Sent to Tokyo by the Army in 1960, Jameson worked first for Pacific Stars and Stripes, the U.S. military newspaper. In 1963, after he was discharged from the service and spent a year studying Japanese, he became the Chicago Tribune's Tokyo bureau chief. He joined The Times in 1971, heading the paper's bureau in Tokyo until 1996.
Fluent in Japanese and deeply sourced with Japanese political and business leaders throughout his long career, Jameson became a widely recognized expert on the country's economy and politics. In addition to writing thousands of news articles, he gave lectures on Japan-related topics in the United States and Tokyo and appeared frequently on Japanese news and talk shows.
He forged close relationships with several Japanese prime ministers, especially Yasuhiro Nakasone and Masayoshi Ohira, as well as with foreign diplomats in Tokyo, who sought him out for his expertise.
"Whereas other reporters often use Western diplomats as sources" when covering foreign news, "Western diplomats in Japan used Sam as a source," said Bob Gibson, a former Times foreign editor who hired Jameson for the Tokyo bureau.
In a 1990 letter to the correspondent, former U.S. Ambassador to Japan Mike Mansfield praised Jameson's work, calling him "one of the finest, most accurate reporters it has been my privilege to be in contact with." Jameson gave a copy of the letter to his sister.
A workaholic who kept long hours, Jameson wrote well above 3,000 bylined stories for The Times, covering the rise and fall of Japanese governments, the nation's economic boom and bust, the devastating 1995 Kobe earthquake and the sarin gas attack on the Tokyo subway system the same year.
He also wrote frequently from South Korea and elsewhere in Asia. During the Vietnam War, while with the Chicago Tribune, he covered the conflict there in several reporting stints.

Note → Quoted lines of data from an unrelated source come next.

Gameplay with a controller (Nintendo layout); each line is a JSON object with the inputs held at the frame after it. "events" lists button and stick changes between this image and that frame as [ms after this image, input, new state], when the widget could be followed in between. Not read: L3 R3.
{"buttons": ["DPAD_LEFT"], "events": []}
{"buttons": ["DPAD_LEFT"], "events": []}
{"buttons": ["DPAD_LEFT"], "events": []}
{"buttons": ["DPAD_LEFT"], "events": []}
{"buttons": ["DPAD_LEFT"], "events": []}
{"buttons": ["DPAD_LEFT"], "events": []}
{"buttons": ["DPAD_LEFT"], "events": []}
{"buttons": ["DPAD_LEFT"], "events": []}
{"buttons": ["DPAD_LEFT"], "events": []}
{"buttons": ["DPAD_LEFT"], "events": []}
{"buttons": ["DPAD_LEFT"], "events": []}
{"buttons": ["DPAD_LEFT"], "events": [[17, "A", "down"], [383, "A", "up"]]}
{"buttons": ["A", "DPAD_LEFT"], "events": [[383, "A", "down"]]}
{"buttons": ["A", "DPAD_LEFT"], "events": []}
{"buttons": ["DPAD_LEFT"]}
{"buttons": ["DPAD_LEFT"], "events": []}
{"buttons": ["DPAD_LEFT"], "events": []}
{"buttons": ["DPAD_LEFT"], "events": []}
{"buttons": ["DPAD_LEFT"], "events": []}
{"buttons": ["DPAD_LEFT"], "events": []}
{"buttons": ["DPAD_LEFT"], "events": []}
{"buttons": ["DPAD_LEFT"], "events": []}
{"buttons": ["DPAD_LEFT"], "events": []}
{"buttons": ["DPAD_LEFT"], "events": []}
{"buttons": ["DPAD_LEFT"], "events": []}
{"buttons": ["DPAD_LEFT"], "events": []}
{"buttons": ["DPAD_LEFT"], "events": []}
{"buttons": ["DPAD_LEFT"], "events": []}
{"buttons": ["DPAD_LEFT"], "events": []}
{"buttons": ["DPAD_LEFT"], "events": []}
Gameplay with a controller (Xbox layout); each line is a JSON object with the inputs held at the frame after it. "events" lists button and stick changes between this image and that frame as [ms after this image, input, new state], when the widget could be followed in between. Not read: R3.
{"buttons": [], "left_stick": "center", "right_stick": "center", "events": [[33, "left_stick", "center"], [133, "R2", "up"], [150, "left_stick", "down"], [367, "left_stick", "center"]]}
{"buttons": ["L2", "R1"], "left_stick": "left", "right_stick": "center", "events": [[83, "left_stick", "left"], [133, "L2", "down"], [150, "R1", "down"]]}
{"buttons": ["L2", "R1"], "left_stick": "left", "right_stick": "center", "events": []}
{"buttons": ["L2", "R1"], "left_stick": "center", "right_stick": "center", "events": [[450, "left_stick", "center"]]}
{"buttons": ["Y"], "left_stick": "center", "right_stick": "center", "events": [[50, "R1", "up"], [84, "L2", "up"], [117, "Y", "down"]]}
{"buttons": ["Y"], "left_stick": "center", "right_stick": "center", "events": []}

But he was best known for his coverage of Japan, a nation he loved. Although he sometimes dismissed these pieces as "fluff," unlike the hard news he favored, he wrote compellingly about life in Japan, of cherry blossoms and kabuki stars, of baseball players and fertility festivals.
Japan was truly his home, his sister said. Or as Gibson said, in a view echoed by colleagues: "Some people would joke that Sam was becoming Japanese."
Samuel Walter Jameson was born Aug. 9, 1936, in Pittsburgh and grew up there and in Cincinnati. His father worked for a grocery chain; his mother was a teacher. Pat, his younger sister, is his only immediate survivor.
Jameson graduated in 1958 from Northwestern University with a bachelor's degree in journalism and earned a master's degree in 1959. He spent a year as a copy editor at the Chicago Tribune before being drafted into the Army and eventually landing in Japan.
He never really left.
"He was a wonderful, lovable character whose life was devoted to Japan and to his work for the Los Angeles Times," said Alvin Shuster, another former Times foreign editor. "His choice of where to live in retirement was easy: Tokyo, of course."